The Cybersecurity Risk Assessment (CRA) is an online Risk Assessment and Management software tool (implemented and facilitated by training and online support) that allows enterprises to regularly check whether their cybersecurity profile is prepared for and resilient to cyber-attacks. It is a continuous improvement tool which gives enterprises the opportunity to improve their systems based on an informed analysis of their risk level allowing them to take action to mitigate those risks. The Cybersecurity Risk Assessment process is based on internationally recognised cybersecurity standards including the Irish National Cybersecurity Centre (NCSC) 12 Steps to Cybersecurity framework, UK Cyber Essentials, USA National Cybersecurity Framework (NIST) and key parts of ISO 27001.
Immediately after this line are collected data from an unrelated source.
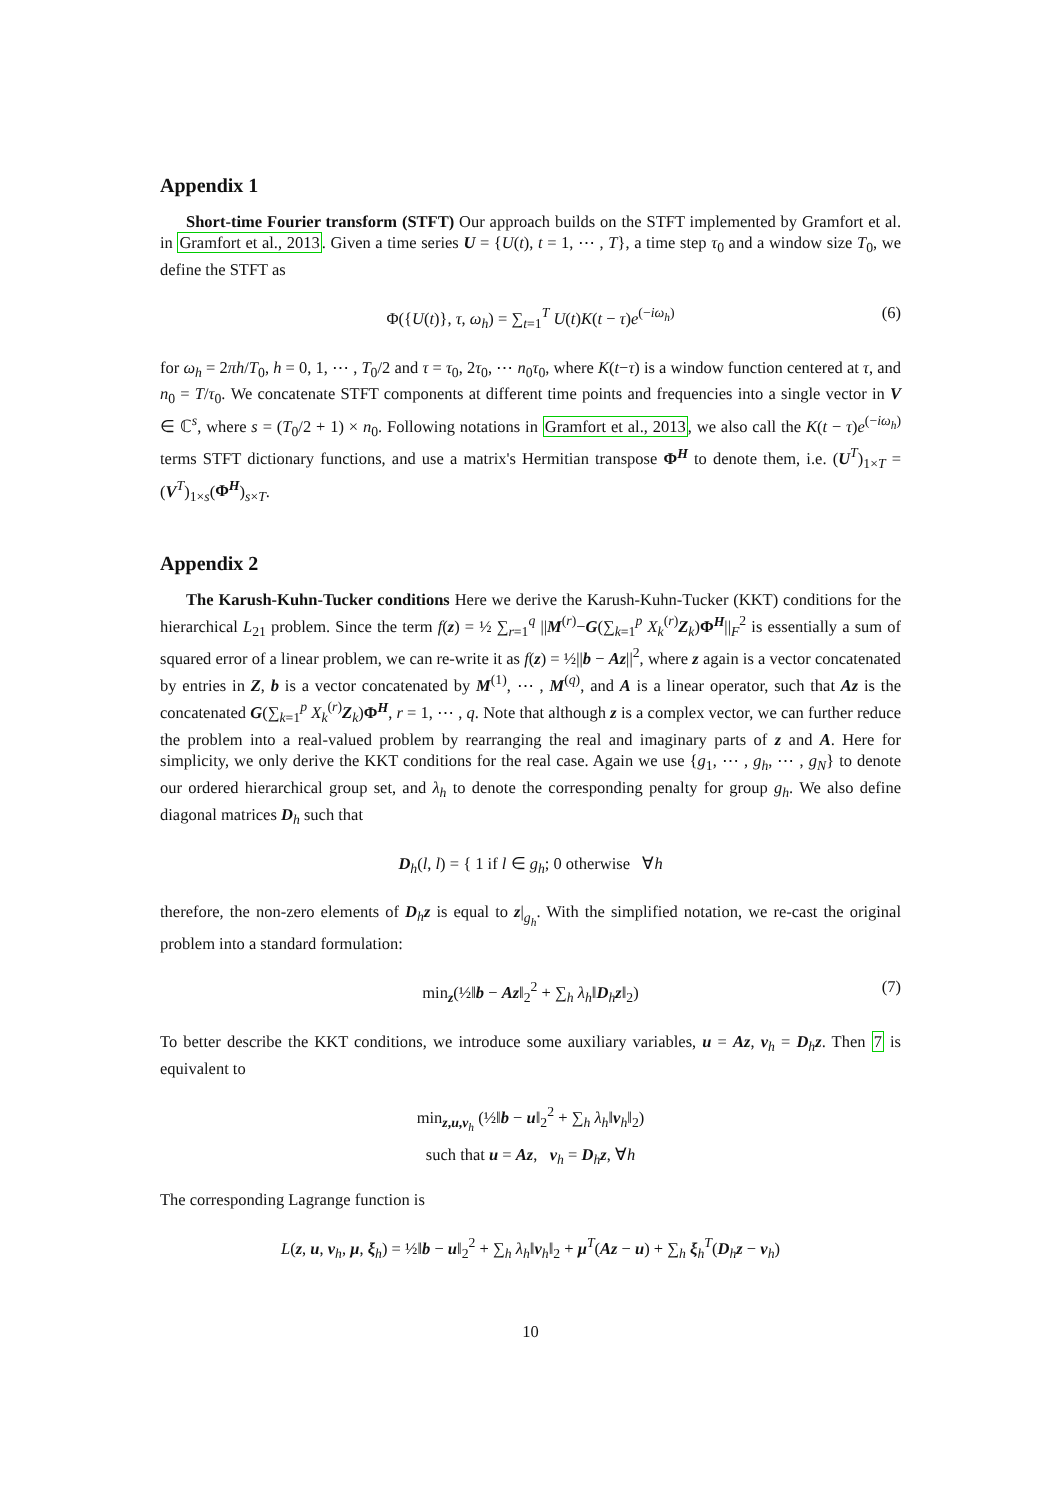Appendix 1
Short-time Fourier transform (STFT) Our approach builds on the STFT implemented by Gramfort et al. in Gramfort et al., 2013. Given a time series U = {U(t), t = 1, ⋯ , T}, a time step τ<sub>0</sub> and a window size T<sub>0</sub>, we define the STFT as
Φ({U(t)}, τ, ω<sub>h</sub>) = ∑<sub>t=1</sub><sup>T</sup> U(t)K(t − τ)e<sup>(−iω<sub>h</sub>)</sup> (6)
for ω<sub>h</sub> = 2πh/T<sub>0</sub>, h = 0, 1, ⋯ , T<sub>0</sub>/2 and τ = τ<sub>0</sub>, 2τ<sub>0</sub>, ⋯ n<sub>0</sub>τ<sub>0</sub>, where K(t−τ) is a window function centered at τ, and n<sub>0</sub> = T/τ<sub>0</sub>. We concatenate STFT components at different time points and frequencies into a single vector in V ∈ ℂ<sup>s</sup>, where s = (T<sub>0</sub>/2 + 1) × n<sub>0</sub>. Following notations in Gramfort et al., 2013, we also call the K(t − τ)e<sup>(−iω<sub>h</sub>)</sup> terms STFT dictionary functions, and use a matrix's Hermitian transpose Φ<sup>H</sup> to denote them, i.e. (U<sup>T</sup>)<sub>1×T</sub> = (V<sup>T</sup>)<sub>1×s</sub>(Φ<sup>H</sup>)<sub>s×T</sub>.
Appendix 2
The Karush-Kuhn-Tucker conditions Here we derive the Karush-Kuhn-Tucker (KKT) conditions for the hierarchical L<sub>21</sub> problem. Since the term f(z) = ½ ∑<sub>r=1</sub><sup>q</sup> ||M<sup>(r)</sup>−G(∑<sub>k=1</sub><sup>p</sup> X<sub>k</sub><sup>(r)</sup>Z<sub>k</sub>)Φ<sup>H</sup>||<sub>F</sub><sup>2</sup> is essentially a sum of squared error of a linear problem, we can re-write it as f(z) = ½||b − Az||<sup>2</sup>, where z again is a vector concatenated by entries in Z, b is a vector concatenated by M<sup>(1)</sup>, ⋯ , M<sup>(q)</sup>, and A is a linear operator, such that Az is the concatenated G(∑<sub>k=1</sub><sup>p</sup> X<sub>k</sub><sup>(r)</sup>Z<sub>k</sub>)Φ<sup>H</sup>, r = 1, ⋯ , q. Note that although z is a complex vector, we can further reduce the problem into a real-valued problem by rearranging the real and imaginary parts of z and A. Here for simplicity, we only derive the KKT conditions for the real case. Again we use {g<sub>1</sub>, ⋯ , g<sub>h</sub>, ⋯ , g<sub>N</sub>} to denote our ordered hierarchical group set, and λ<sub>h</sub> to denote the corresponding penalty for group g<sub>h</sub>. We also define diagonal matrices D<sub>h</sub> such that
D<sub>h</sub>(l, l) = { 1 if l ∈ g<sub>h</sub>; 0 otherwise ∀h
therefore, the non-zero elements of D<sub>h</sub>z is equal to z|<sub>g<sub>h</sub></sub>. With the simplified notation, we re-cast the original problem into a standard formulation:
min<sub>z</sub>(½‖b − Az‖<sub>2</sub><sup>2</sup> + ∑<sub>h</sub> λ<sub>h</sub>‖D<sub>h</sub>z‖<sub>2</sub>) (7)
To better describe the KKT conditions, we introduce some auxiliary variables, u = Az, v<sub>h</sub> = D<sub>h</sub>z. Then 7 is equivalent to
min<sub>z,u,v<sub>h</sub></sub> (½‖b − u‖<sub>2</sub><sup>2</sup> + ∑<sub>h</sub> λ<sub>h</sub>‖v<sub>h</sub>‖<sub>2</sub>)
such that u = Az, v<sub>h</sub> = D<sub>h</sub>z, ∀h
The corresponding Lagrange function is
L(z, u, v<sub>h</sub>, μ, ξ<sub>h</sub>) = ½‖b − u‖<sub>2</sub><sup>2</sup> + ∑<sub>h</sub> λ<sub>h</sub>‖v<sub>h</sub>‖<sub>2</sub> + μ<sup>T</sup>(Az − u) + ∑<sub>h</sub> ξ<sub>h</sub><sup>T</sup>(D<sub>h</sub>z − v<sub>h</sub>)
10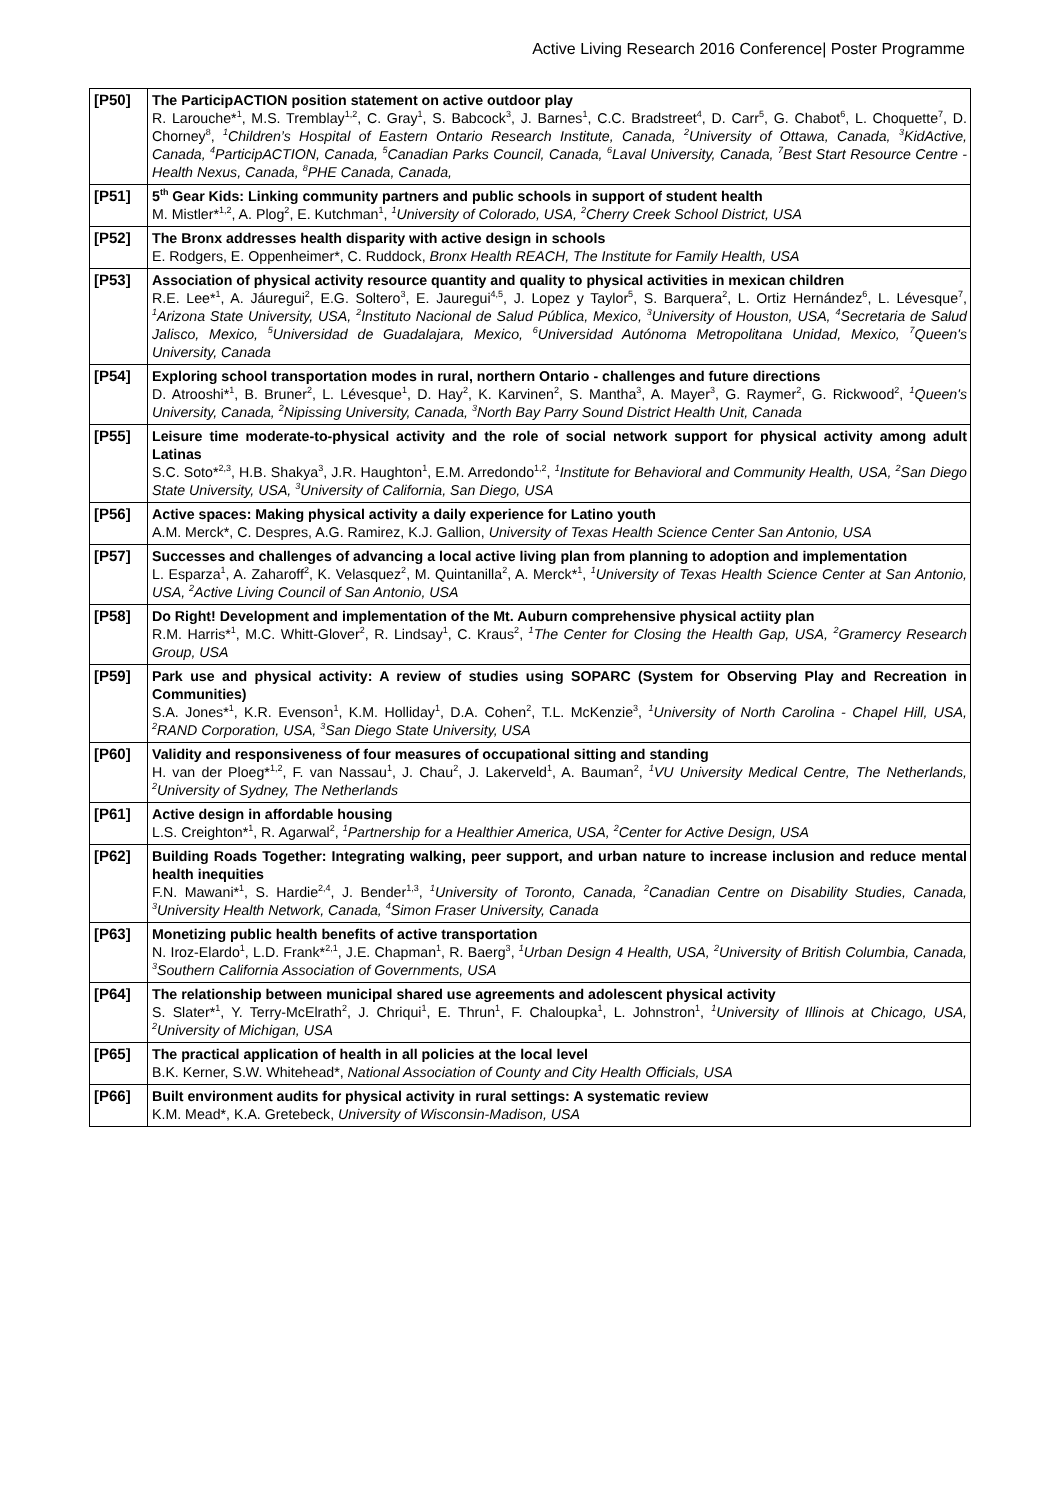Active Living Research 2016 Conference| Poster Programme
| [P50] | The ParticipACTION position statement on active outdoor play R. Larouche*<sup>1</sup>, M.S. Tremblay<sup>1,2</sup>, C. Gray<sup>1</sup>, S. Babcock<sup>3</sup>, J. Barnes<sup>1</sup>, C.C. Bradstreet<sup>4</sup>, D. Carr<sup>5</sup>, G. Chabot<sup>6</sup>, L. Choquette<sup>7</sup>, D. Chorney<sup>8</sup>, <sup>1</sup>Children’s Hospital of Eastern Ontario Research Institute, Canada, <sup>2</sup>University of Ottawa, Canada, <sup>3</sup>KidActive, Canada, <sup>4</sup>ParticipACTION, Canada, <sup>5</sup>Canadian Parks Council, Canada, <sup>6</sup>Laval University, Canada, <sup>7</sup>Best Start Resource Centre - Health Nexus, Canada, <sup>8</sup>PHE Canada, Canada, |
| [P51] | 5<sup>th</sup> Gear Kids: Linking community partners and public schools in support of student health M. Mistler*<sup>1,2</sup>, A. Plog<sup>2</sup>, E. Kutchman<sup>1</sup>, <sup>1</sup>University of Colorado, USA, <sup>2</sup>Cherry Creek School District, USA |
| [P52] | The Bronx addresses health disparity with active design in schools E. Rodgers, E. Oppenheimer*, C. Ruddock, Bronx Health REACH, The Institute for Family Health, USA |
| [P53] | Association of physical activity resource quantity and quality to physical activities in mexican children R.E. Lee*<sup>1</sup>, A. Jáuregui<sup>2</sup>, E.G. Soltero<sup>3</sup>, E. Jauregui<sup>4,5</sup>, J. Lopez y Taylor<sup>5</sup>, S. Barquera<sup>2</sup>, L. Ortiz Hernández<sup>6</sup>, L. Lévesque<sup>7</sup>, <sup>1</sup>Arizona State University, USA, <sup>2</sup>Instituto Nacional de Salud Pública, Mexico, <sup>3</sup>University of Houston, USA, <sup>4</sup>Secretaria de Salud Jalisco, Mexico, <sup>5</sup>Universidad de Guadalajara, Mexico, <sup>6</sup>Universidad Autónoma Metropolitana Unidad, Mexico, <sup>7</sup>Queen's University, Canada |
| [P54] | Exploring school transportation modes in rural, northern Ontario - challenges and future directions D. Atrooshi*<sup>1</sup>, B. Bruner<sup>2</sup>, L. Lévesque<sup>1</sup>, D. Hay<sup>2</sup>, K. Karvinen<sup>2</sup>, S. Mantha<sup>3</sup>, A. Mayer<sup>3</sup>, G. Raymer<sup>2</sup>, G. Rickwood<sup>2</sup>, <sup>1</sup>Queen's University, Canada, <sup>2</sup>Nipissing University, Canada, <sup>3</sup>North Bay Parry Sound District Health Unit, Canada |
| [P55] | Leisure time moderate-to-physical activity and the role of social network support for physical activity among adult Latinas S.C. Soto*<sup>2,3</sup>, H.B. Shakya<sup>3</sup>, J.R. Haughton<sup>1</sup>, E.M. Arredondo<sup>1,2</sup>, <sup>1</sup>Institute for Behavioral and Community Health, USA, <sup>2</sup>San Diego State University, USA, <sup>3</sup>University of California, San Diego, USA |
| [P56] | Active spaces: Making physical activity a daily experience for Latino youth A.M. Merck*, C. Despres, A.G. Ramirez, K.J. Gallion, University of Texas Health Science Center San Antonio, USA |
| [P57] | Successes and challenges of advancing a local active living plan from planning to adoption and implementation L. Esparza<sup>1</sup>, A. Zaharoff<sup>2</sup>, K. Velasquez<sup>2</sup>, M. Quintanilla<sup>2</sup>, A. Merck*<sup>1</sup>, <sup>1</sup>University of Texas Health Science Center at San Antonio, USA, <sup>2</sup>Active Living Council of San Antonio, USA |
| [P58] | Do Right! Development and implementation of the Mt. Auburn comprehensive physical actiity plan R.M. Harris*<sup>1</sup>, M.C. Whitt-Glover<sup>2</sup>, R. Lindsay<sup>1</sup>, C. Kraus<sup>2</sup>, <sup>1</sup>The Center for Closing the Health Gap, USA, <sup>2</sup>Gramercy Research Group, USA |
| [P59] | Park use and physical activity: A review of studies using SOPARC (System for Observing Play and Recreation in Communities) S.A. Jones*<sup>1</sup>, K.R. Evenson<sup>1</sup>, K.M. Holliday<sup>1</sup>, D.A. Cohen<sup>2</sup>, T.L. McKenzie<sup>3</sup>, <sup>1</sup>University of North Carolina - Chapel Hill, USA, <sup>2</sup>RAND Corporation, USA, <sup>3</sup>San Diego State University, USA |
| [P60] | Validity and responsiveness of four measures of occupational sitting and standing H. van der Ploeg*<sup>1,2</sup>, F. van Nassau<sup>1</sup>, J. Chau<sup>2</sup>, J. Lakerveld<sup>1</sup>, A. Bauman<sup>2</sup>, <sup>1</sup>VU University Medical Centre, The Netherlands, <sup>2</sup>University of Sydney, The Netherlands |
| [P61] | Active design in affordable housing L.S. Creighton*<sup>1</sup>, R. Agarwal<sup>2</sup>, <sup>1</sup>Partnership for a Healthier America, USA, <sup>2</sup>Center for Active Design, USA |
| [P62] | Building Roads Together: Integrating walking, peer support, and urban nature to increase inclusion and reduce mental health inequities F.N. Mawani*<sup>1</sup>, S. Hardie<sup>2,4</sup>, J. Bender<sup>1,3</sup>, <sup>1</sup>University of Toronto, Canada, <sup>2</sup>Canadian Centre on Disability Studies, Canada, <sup>3</sup>University Health Network, Canada, <sup>4</sup>Simon Fraser University, Canada |
| [P63] | Monetizing public health benefits of active transportation N. Iroz-Elardo<sup>1</sup>, L.D. Frank*<sup>2,1</sup>, J.E. Chapman<sup>1</sup>, R. Baerg<sup>3</sup>, <sup>1</sup>Urban Design 4 Health, USA, <sup>2</sup>University of British Columbia, Canada, <sup>3</sup>Southern California Association of Governments, USA |
| [P64] | The relationship between municipal shared use agreements and adolescent physical activity S. Slater*<sup>1</sup>, Y. Terry-McElrath<sup>2</sup>, J. Chriqui<sup>1</sup>, E. Thrun<sup>1</sup>, F. Chaloupka<sup>1</sup>, L. Johnstron<sup>1</sup>, <sup>1</sup>University of Illinois at Chicago, USA, <sup>2</sup>University of Michigan, USA |
| [P65] | The practical application of health in all policies at the local level B.K. Kerner, S.W. Whitehead*, National Association of County and City Health Officials, USA |
| [P66] | Built environment audits for physical activity in rural settings: A systematic review K.M. Mead*, K.A. Gretebeck, University of Wisconsin-Madison, USA |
The programme consists of:
- 12 month licence to the online CRA system
- Initial workshop to understand core principles of Risk Assessment and how to use the CRA system
- Bi-weekly group online check-in sessions
- Final one-to-one online review session to complete the self-assessment
- Remainder of the 12 month licence period to manage, update and implement actions in the CRA system
The CRA System
The CRA ia an online system which helps companies to manage, assess and address their cybersecurity risk profile across five areas:
This ensures you have a working information security policy, management of information assets, good employee cyber hygiene, effective user access management, provision of appropriate physical protection for information assets, and security education and training for staff.
Prevention (against cyber threats and attacks)
This includes Firewall protection, Anti-virus and Malware Protection, Patch Management, access controls, vulnerability management, protection at boundary access points, protection for individual devices, remote working and use of mobile devices.
Detection (of cybersecurity breaches, intrusions)
This includes allocation of duties and responsibilities to identify breaches, threat monitoring and effective processes to identify technical vulnerabilities of systems in a timely manner and ensure appropriate threat mitigation measures are taken.
Response (to incidents)
Procedures for the identification, reporting, investigation, recording and managing of cybersecurity breaches.
Recovery (business continuity)
Recovery procedures, plans, polices and processes in place and tested to ensure efficient and timely Business Continuity Management.
- Reassurance to customers and suppliers that you are taking steps to mitigate cybersecurity risks
- Document and track actions arising from reports generated by the system
- Maintain a register of cyber-incidents, near misses, etc.
- View your high-level cybersecurity risks and the status of outstanding actions in a simple online dashboard
Who should use it?
Suitable for owner-managers, technical staff, cybersecurity practitioners or consultants or anyone with cyber security responsibilities.